Dengan senang hati mereka menyambut kedatanganku di restaurant Vigo. Mereka membuatku tertawa seakan mereka tahu bahwa aku menangis tadi, jadi mereka menghiburku. Benar – benar teman yang menyenangkan.

***

"Apa dia menyakitimu?" tanya Max sembari memegang kemudi mobilnya.

"Tidak"

"Lalu kenapa kamu menangis?"

"Tidak ada. Kalian saling mengenal?"

"Ya begitulah"

"Kalian bermusuhan?"

"Emm... kita sudah sampai Dylan!" Max tidak mendengarkan pertanyaanku. Di depan rumah aku melihat Daniel yang sedang menungguku.

"Daniel!" kata Max.

"Kamu mengenalnya?"

"Tentu"

"Kamu mengenal Daniel, Axe, lalu..."

"Jones, Ethan, Michael! Aku mengenal mereka semua!" sahut Max. Ini benar – benar membuatku bingung. Karena ku pikir mereka baru saja saling mengenal.

"Kenapa mereka tidak memberi tahuku?"

"Kamu mengira bahwa mereka baru saja saling mengenal?" aku mengangguk. "Akan ku ceritakan tentang itu. Tapi tidak sekarang!" Max membukakan pintu mobilnya untukku, kami segera menghampiri Daniel.

"Sudah lama kamu disini?" tanyaku.

"Ya"

"Tidak bosan?"

"Tentu saja tidak!
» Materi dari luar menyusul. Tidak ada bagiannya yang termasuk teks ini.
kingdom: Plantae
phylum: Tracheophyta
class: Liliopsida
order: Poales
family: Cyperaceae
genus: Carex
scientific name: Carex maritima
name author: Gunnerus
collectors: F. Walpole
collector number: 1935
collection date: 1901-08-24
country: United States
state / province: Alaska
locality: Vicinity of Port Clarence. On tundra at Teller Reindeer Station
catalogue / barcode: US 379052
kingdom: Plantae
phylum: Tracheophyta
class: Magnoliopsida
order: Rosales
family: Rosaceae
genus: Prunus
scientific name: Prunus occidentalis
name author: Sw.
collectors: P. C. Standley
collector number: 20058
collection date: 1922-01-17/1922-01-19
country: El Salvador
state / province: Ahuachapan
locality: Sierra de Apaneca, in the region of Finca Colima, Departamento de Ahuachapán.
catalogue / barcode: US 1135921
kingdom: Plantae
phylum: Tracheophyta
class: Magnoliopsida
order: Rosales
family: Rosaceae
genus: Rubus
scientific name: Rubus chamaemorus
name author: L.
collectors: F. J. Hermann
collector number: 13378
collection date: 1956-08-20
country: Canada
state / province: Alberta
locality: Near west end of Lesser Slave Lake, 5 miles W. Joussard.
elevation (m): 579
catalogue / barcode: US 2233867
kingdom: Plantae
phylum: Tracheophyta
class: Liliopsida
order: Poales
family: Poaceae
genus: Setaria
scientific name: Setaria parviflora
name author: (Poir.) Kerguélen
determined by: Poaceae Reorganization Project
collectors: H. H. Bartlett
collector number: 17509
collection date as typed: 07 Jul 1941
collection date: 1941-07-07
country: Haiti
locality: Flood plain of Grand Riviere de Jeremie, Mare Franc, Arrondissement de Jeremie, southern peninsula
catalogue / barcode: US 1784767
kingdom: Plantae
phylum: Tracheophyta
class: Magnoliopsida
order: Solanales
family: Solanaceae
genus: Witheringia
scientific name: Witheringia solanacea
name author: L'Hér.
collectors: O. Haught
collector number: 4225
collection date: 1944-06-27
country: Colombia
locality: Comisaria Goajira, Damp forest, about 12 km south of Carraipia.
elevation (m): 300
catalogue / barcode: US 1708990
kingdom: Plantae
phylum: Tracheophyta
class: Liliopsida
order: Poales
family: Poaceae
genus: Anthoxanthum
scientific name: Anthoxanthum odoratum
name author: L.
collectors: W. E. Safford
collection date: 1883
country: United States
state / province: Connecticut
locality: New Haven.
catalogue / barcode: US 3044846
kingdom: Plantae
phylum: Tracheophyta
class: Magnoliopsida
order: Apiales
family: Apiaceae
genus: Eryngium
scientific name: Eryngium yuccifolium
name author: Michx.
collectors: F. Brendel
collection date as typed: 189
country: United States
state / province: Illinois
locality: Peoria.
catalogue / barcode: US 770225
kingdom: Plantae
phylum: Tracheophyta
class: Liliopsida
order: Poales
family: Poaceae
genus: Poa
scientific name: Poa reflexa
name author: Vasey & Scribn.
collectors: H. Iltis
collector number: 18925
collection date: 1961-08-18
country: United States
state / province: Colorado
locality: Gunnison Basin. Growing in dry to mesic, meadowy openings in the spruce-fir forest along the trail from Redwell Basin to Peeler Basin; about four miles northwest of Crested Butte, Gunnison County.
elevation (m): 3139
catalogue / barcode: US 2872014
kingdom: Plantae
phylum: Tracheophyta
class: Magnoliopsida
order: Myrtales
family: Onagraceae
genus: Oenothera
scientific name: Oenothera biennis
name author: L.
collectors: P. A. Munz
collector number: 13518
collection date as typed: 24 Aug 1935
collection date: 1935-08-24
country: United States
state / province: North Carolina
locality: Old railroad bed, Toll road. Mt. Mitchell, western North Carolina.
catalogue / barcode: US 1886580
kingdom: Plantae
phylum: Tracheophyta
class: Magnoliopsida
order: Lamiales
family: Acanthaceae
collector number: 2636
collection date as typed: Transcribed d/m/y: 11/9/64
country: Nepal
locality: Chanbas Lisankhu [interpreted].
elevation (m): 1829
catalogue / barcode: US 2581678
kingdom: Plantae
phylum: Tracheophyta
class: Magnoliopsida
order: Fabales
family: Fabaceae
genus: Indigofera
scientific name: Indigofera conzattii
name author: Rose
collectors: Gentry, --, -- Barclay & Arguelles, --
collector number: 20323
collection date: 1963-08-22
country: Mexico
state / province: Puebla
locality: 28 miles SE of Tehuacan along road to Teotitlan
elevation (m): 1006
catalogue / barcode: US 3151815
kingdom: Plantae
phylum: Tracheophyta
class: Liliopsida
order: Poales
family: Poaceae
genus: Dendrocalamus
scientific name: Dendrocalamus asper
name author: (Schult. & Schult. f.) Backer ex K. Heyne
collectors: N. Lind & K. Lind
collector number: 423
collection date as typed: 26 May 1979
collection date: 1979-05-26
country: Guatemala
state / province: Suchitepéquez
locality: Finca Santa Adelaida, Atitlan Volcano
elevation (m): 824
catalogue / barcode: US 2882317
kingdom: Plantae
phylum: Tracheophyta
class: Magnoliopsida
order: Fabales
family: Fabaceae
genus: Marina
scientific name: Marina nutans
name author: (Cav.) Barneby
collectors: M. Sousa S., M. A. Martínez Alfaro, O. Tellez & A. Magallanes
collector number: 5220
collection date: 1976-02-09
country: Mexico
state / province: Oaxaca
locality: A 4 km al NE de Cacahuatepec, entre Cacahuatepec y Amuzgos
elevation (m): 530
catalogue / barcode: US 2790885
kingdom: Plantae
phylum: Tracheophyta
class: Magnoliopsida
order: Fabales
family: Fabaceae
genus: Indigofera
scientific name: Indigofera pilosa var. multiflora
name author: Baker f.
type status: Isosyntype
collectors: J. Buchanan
Aku hanya ingin mengatakan sesuatu!"

"Apa?"

"Kami mengundangmu untuk makan malam bersama... dirumahku tentunya!" kata Daniel. "Kamu juga Max! Datanglah!"

"Aku?" Max meyakinkan. Daniel mengangguk.

"Bantu aku untuk menjemput Dylan!"

"Tentu"

Aku hanya terdiam, aku kembali memikirkan seseorang. Aku mencoba mengingat ucapannya tadi. Jadi, Axe juga mencintaiku. Namun kenapa hatiku tidak senang, aku biasa saja saat mengingat ucapannya, kenapa begini. Seharusnya aku senang telah mengutarakan perasaanku padanya dan senang mendengar bahwa dia juga mencintaiku. Sebenarnya ada apa ini? Aku sungguh bingung dan tidak tahu apa yang harus aku lakukan. Apa ini karena kehadiran sosok Max? Aku melihat mata abu – abu itu melirikku sesekali sedangkan bibirnya berbicara dengan orang lain.